LLM Chat integration with the IDE

The optimization of “Live” suggestion models for speed often comes at the expense of quality. These models prioritize rapid responses, which makes them less capable of delivering the depth and precision offered by the newer generation of LLM chat models.

Before chat features became available in AI-powered IDEs, developers often relied on external tools to describe their challenges through prompts. They would then manually copy the responses into their code. While this approach worked, it was inefficient and disrupted the natural coding flow.

This limitation inspired the development of new AI-enhanced IDE tools, which integrate cutting-edge LLM chat models directly into the development environment.

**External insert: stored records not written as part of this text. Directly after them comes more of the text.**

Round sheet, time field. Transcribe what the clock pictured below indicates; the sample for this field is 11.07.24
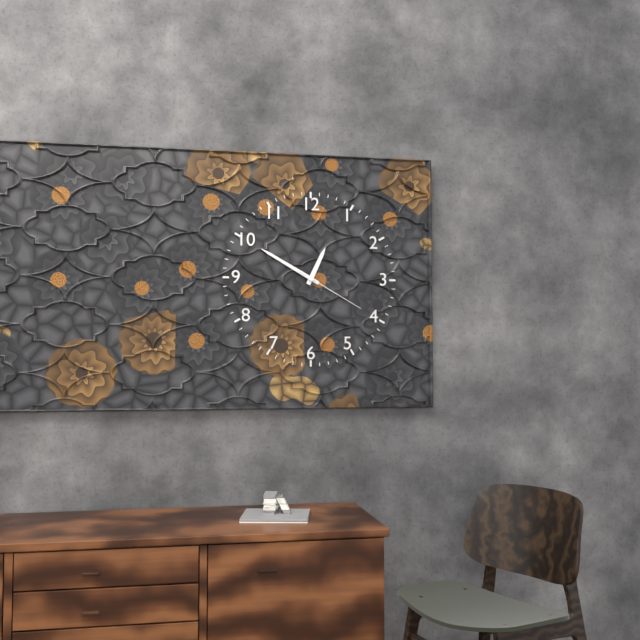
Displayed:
12.50.20
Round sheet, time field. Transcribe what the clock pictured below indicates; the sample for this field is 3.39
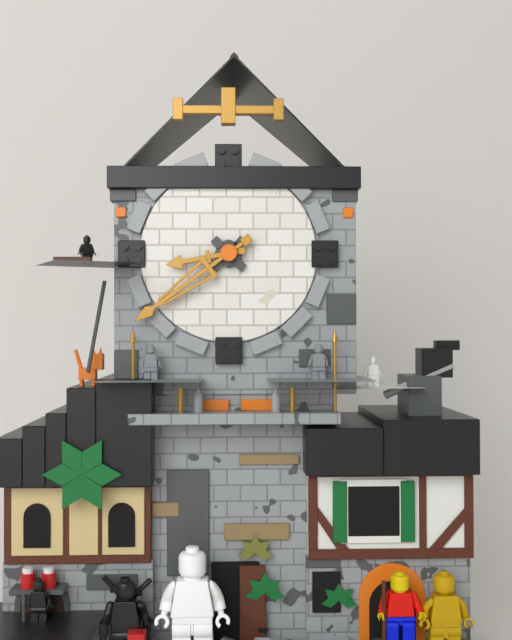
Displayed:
8.39
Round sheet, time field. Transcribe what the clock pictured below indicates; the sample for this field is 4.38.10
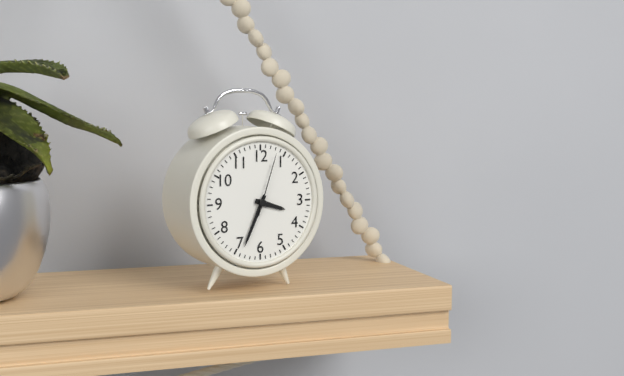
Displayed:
3.34.03
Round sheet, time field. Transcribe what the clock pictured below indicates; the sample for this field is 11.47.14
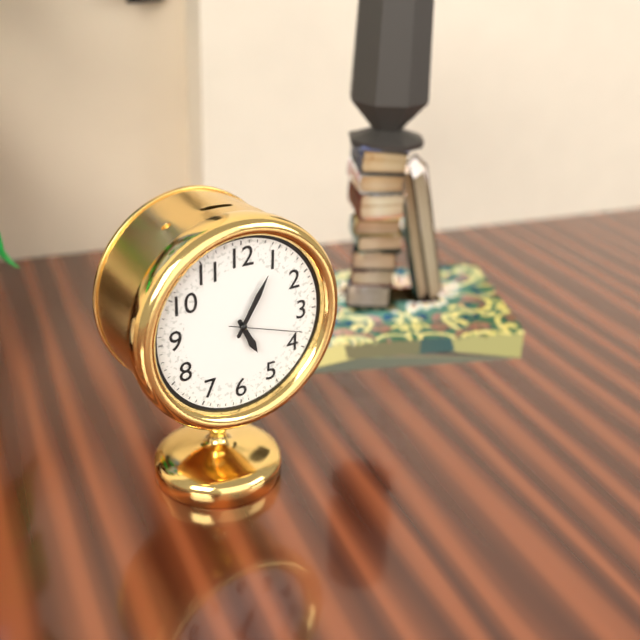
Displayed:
5.05.18
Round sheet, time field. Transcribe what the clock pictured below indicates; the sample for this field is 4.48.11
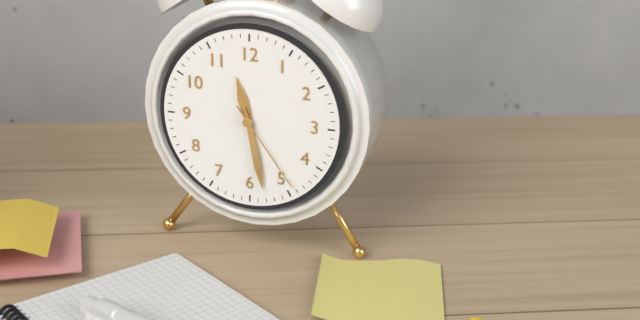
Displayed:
11.28.24
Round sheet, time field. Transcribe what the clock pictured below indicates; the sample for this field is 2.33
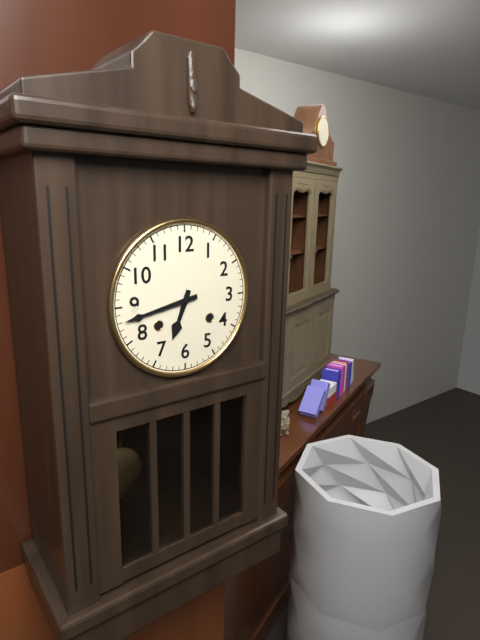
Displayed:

These tools eliminate the need to switch context, allowing developers to query the model, receive detailed answers, and integrate them seamlessly into their codebase—all within the IDE itself.

You can use the following criteria to evaluate the performance of the chat integration:

Ability to pick a model: At the time of writing, many developers prefer using the claude-3-5-sonnet model for ad-hoc queries due to its balance of speed and utility. For more complex tasks, the o1-family models, equipped with built-in Chain-of-Thought prompting, often provide better results. The ability to select a model is crucial, especially during peak hours or downtimes when certain models may be unavailable or unreliable. It’s worth noting that most AI tool providers do not guarantee SLAs for their models, making this flexibility even more important.
Ability to use your API key: Some tools allow users to integrate their own API keys. While this can improve reliability and uptime, it may also lead to increased costs. It’s vital to monitor usage closely to avoid unexpected expenses.
Ease of applying code suggestions: Applying suggestions should be straightforward—ideally achievable with a single click. The IDE should intelligently determine where the suggestion should be applied and manage any necessary modifications or deletions. A user interface resembling a Git conflict resolution screen, with options to apply, discard, or modify each suggestion individually, provides an optimal experience.
Ease of creating new files: Creating new files should be just as simple, requiring minimal effort from the developer. The IDE should automatically determine the appropriate location for the new file based on the context. This is especially critical for reducing errors in file management and ensuring a smooth user experience.
Ease of code error debugging: The IDE should be capable of constructing prompts that describe encountered errors and querying the LLM for potential fixes. This integration streamlines error resolution, reducing manual effort for the developer.

Ease of terminal error debugging: Similar to code error debugging, the IDE should assist with terminal error resolution. The tool should construct and query prompts to resolve the issue causing a terminal command to fail. Note that the root cause here may be in code or in the terminal command itself.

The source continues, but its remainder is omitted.